Assisté de Maître ARAISSIA Samy,
avocat au barreau d’AIX-EN-PROVENCE, commis d’office.
Monsieur [T] [B] interprète en langue arabe muni d’un pouvoir général et inscrit sur la liste des experts de la cour d’appel d’Aix-en-Provence.
INTIMÉ
MONSIEUR LE PREFET DES BOUCHES DU RHONE
avisé, non comparant
MINISTÈRE PUBLIC
Avisé, non représenté
******
DÉBATS
L’affaire a été débattue en audience publique le 13 Mars 2025 devant M. Frédéric DUMAS, Conseiller à la cour d’appel délégué par le premier président par ordonnance, assisté de Mme Carla D’AGOSTINO, Greffier,
ORDONNANCE
Réputée contradictoire,
Prononcée par mise à disposition au greffe le 13 Mars 2025 à 16H20,
Signée par M. Frédéric DUMAS, Conseiller et Mme Carla D’AGOSTINO, Greffier,
PROCÉDURE ET MOYENS
Vu les articles L 740-1 et suivants du code de l’entrée et du séjour des étrangers et du droit d’asile (CESEDA) ;
Vu l’arrêté portant obligation de quitter le territoire national pris le 7 novembre 2024 par PREFECTURE DES BOUCHES DU RHONE, notifié le même jour;
Vu la décision de placement en rétention prise le 7 février 2025 par la PREFECTURE DES BOUCHES DU RHONE notifiée le 10 février 2025 à 10h24 ;
Vu l’ordonnance du 11 mars 2025 rendue par le magistrat désigné pour le contrôle des mesures d’éloignement et de rétention du tribunal judiciaire de Marseille décidant le maintien de Monsieur [I] [P] alias [K] [E] dans des locaux ne relevant pas de l’administration pénitentiaire ;
Vu l’appel interjeté le 11 mars 2025 à 22h07 par Monsieur [I] [P] alias [K] [E] ;
Monsieur [I] [P] alias [K] [E] a comparu et a été entendu en ses explications ; il déclare : 'oui j’ai besoin d’un interprète.

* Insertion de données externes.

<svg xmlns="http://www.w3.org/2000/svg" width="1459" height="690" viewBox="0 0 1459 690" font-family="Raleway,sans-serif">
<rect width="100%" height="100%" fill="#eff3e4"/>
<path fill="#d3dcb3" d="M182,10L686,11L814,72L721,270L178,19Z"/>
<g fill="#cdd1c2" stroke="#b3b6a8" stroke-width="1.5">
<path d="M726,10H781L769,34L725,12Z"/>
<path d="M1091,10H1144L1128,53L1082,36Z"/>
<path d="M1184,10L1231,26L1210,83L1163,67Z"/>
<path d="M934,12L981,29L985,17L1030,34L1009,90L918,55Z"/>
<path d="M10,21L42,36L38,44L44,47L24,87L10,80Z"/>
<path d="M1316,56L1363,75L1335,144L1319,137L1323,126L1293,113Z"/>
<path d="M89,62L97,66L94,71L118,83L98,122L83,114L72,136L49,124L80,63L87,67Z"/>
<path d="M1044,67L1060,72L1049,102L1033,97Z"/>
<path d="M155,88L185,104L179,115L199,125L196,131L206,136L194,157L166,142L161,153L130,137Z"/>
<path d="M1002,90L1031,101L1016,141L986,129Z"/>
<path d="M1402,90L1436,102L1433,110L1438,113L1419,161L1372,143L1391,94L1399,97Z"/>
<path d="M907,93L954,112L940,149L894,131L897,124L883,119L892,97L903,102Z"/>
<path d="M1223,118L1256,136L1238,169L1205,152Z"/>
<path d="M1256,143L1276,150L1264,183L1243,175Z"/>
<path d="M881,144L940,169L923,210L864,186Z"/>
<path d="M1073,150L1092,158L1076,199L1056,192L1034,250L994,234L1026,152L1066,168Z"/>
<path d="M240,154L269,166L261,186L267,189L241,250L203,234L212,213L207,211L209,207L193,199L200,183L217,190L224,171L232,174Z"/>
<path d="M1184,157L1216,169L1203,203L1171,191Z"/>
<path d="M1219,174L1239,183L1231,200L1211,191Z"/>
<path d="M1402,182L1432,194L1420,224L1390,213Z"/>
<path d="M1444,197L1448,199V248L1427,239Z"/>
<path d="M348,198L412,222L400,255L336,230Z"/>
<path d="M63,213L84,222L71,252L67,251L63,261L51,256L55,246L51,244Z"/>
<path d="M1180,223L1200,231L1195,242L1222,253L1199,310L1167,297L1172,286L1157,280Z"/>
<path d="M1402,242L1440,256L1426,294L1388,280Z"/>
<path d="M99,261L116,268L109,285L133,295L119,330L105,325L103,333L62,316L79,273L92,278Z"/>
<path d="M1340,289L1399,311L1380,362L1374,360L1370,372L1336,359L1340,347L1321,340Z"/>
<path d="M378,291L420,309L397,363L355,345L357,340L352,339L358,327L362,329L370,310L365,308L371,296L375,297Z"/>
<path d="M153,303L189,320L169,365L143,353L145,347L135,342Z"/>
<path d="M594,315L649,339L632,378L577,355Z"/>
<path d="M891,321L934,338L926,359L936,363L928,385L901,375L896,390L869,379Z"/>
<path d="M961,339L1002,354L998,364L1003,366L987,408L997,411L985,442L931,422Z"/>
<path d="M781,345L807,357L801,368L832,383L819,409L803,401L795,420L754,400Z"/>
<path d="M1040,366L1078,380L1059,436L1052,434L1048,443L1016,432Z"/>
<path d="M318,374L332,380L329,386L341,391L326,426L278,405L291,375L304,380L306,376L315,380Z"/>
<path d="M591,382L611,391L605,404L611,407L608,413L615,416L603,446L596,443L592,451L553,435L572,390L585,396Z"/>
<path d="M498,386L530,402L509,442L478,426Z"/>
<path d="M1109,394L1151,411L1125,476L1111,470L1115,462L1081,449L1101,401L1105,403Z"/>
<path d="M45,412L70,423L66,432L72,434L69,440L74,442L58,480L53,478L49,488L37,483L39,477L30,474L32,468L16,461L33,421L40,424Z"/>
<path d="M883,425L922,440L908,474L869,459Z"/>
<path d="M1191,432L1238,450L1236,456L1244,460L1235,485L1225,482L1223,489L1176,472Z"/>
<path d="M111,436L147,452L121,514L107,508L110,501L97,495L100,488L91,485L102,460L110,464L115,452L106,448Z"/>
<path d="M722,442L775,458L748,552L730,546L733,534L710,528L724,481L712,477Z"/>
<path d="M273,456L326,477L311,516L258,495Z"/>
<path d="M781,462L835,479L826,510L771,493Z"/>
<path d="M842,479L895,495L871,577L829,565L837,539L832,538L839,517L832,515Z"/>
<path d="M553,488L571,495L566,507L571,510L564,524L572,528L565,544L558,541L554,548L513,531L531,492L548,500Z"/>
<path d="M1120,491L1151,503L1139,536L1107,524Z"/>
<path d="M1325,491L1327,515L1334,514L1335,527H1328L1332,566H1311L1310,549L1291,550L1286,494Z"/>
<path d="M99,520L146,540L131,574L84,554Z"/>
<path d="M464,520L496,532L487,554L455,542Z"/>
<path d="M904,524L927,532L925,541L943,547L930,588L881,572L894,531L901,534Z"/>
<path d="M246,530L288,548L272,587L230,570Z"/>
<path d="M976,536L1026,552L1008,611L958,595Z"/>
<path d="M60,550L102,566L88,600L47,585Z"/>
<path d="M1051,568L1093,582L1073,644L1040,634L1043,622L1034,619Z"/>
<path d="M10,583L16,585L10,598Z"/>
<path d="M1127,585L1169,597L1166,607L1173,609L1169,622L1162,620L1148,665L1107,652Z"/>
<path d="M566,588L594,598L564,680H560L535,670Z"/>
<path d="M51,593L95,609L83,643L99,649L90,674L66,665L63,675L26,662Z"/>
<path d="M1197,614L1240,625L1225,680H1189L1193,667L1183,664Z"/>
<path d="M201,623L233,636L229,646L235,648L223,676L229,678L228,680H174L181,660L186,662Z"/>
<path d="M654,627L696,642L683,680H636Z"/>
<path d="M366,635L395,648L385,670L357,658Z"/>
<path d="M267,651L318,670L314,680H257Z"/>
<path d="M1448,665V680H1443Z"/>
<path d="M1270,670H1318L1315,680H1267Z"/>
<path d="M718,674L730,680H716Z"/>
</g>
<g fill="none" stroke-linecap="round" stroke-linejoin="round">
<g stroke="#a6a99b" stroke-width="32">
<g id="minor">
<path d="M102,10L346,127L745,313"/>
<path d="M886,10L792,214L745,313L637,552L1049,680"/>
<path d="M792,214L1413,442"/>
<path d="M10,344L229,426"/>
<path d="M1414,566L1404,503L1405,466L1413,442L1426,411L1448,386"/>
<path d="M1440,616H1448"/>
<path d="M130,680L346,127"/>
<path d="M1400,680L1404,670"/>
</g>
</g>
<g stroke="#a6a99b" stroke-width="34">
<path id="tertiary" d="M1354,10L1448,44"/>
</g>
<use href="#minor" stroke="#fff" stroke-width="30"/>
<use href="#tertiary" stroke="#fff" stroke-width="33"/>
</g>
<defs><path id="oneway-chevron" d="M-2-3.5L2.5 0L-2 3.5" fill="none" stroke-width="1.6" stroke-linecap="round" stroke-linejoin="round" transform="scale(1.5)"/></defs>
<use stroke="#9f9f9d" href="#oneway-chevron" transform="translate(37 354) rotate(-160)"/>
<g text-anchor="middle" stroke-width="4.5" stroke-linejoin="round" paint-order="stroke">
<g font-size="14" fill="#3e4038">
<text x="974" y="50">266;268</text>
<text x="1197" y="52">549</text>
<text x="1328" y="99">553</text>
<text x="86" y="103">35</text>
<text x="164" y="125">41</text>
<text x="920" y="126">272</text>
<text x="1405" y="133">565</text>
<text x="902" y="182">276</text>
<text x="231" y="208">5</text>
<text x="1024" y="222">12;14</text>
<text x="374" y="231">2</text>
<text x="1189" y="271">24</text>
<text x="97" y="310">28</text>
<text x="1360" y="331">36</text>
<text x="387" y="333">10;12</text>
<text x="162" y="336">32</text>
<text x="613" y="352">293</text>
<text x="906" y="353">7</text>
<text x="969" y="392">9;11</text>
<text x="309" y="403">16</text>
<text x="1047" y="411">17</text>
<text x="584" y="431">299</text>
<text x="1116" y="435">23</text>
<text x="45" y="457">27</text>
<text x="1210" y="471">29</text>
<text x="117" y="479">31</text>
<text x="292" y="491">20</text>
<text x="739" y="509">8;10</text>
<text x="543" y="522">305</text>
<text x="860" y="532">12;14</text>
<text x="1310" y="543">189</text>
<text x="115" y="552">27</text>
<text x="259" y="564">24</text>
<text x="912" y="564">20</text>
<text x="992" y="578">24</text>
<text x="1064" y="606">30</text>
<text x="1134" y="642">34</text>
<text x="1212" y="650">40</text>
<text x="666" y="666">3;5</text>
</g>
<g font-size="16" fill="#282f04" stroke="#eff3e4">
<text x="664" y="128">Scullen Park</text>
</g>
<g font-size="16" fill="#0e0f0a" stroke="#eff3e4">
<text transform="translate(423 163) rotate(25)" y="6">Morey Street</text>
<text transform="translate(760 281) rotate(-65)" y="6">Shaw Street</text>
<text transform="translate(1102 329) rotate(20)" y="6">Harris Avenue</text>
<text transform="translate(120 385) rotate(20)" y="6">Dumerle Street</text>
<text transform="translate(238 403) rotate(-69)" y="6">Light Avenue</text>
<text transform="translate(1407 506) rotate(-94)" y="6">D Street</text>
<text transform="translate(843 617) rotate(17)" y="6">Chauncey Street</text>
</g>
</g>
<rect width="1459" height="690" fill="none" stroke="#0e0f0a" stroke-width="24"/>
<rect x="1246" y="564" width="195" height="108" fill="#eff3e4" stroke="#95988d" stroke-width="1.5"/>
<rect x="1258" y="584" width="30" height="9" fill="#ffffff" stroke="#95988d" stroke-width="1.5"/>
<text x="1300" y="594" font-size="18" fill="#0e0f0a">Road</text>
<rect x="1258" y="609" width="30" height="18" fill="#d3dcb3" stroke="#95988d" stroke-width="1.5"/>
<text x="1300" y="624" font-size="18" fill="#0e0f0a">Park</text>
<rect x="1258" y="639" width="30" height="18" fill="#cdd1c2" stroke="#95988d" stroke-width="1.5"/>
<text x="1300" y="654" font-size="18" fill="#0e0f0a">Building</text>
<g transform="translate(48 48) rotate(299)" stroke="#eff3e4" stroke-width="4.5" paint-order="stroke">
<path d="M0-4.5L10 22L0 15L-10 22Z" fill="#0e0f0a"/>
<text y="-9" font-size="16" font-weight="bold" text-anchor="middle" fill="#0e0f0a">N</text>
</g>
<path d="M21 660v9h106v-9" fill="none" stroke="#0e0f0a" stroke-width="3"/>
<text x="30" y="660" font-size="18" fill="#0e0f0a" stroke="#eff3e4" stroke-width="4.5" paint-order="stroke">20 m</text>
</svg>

Je m’appelle [P] [I]. Je savais que j’avais des problèmes ici, j’ai donné ce nom là. En Espagne, je donnais le nom [P]. Mon vrai nom est [P]. J’ai donné une fausse identité quand j’ai été arrêté. J’ai ensuite donné ma véritable identité. En prison, j’ai donné ma véritable identité. Je ne sais pas pourquoi mon identité était [K] [E] en détention. Ce nom là, je l’avais donné bien avant. Je suis né le 30.10.1993 à [Localité 4]. Oui, je suis algérien. J’ai fait appel puisque je ne suis pas d’accord avec le juge, pourquoi on me laisse rester ici alors que je pouvais signer dehors. J’étais de passage je devais aller en Italie. Je suis allé en prison en France. J’ai eu des problèmes avant, j’étais drogué, j’avais des problèmes, je ne suis plus la même personne aujourd’hui. Je vous présente des excuses. J’étais quelqu’un d’autre. J’ai changé. Concernant la condamnation du 14.04.2022 pour des faits de vols en réunion, oui c’est vrai j’ai reconnu les faits. Concernant un vol aggravé, escroquerie tout ce qui s’est passé avant c’est vrai. J’ai reconnu les faits. J’étais drogué, je ne me souviens pas de tout. Dès que j’ai été relâché en 2022, j’ai quitté la France. Quand je suis revenu, on m’a mis en prison. Non, je n’ai pas de passeport, j’ai perdu toutes mes affaires en Espagne. Pourquoi on ne peut pas m’assigner à résidence ' Je n’ai pas de passeport, c’est ça le problème. Je vous demande de me donner une chance, on ne m’a jamais donné une chance. J’ai fait des erreurs. J’ai tout reconnu, j’ai payé. Il n’y avait aucun moyen de ne pas passer par la France pour rejoindre l’Italie. Je n’ai pas de document en règle c’est ça le problème.'
Son avocat, régulièrement entendu, reprend les termes de la déclaration d’appel, demande l’infirmation de l’ordonnance du magistrat du siège du tribunal judiciaire de Marseille ainsi que la mainlevée du placement en rétention et ses observations ont été consignées dans le procès-verbal d’audience.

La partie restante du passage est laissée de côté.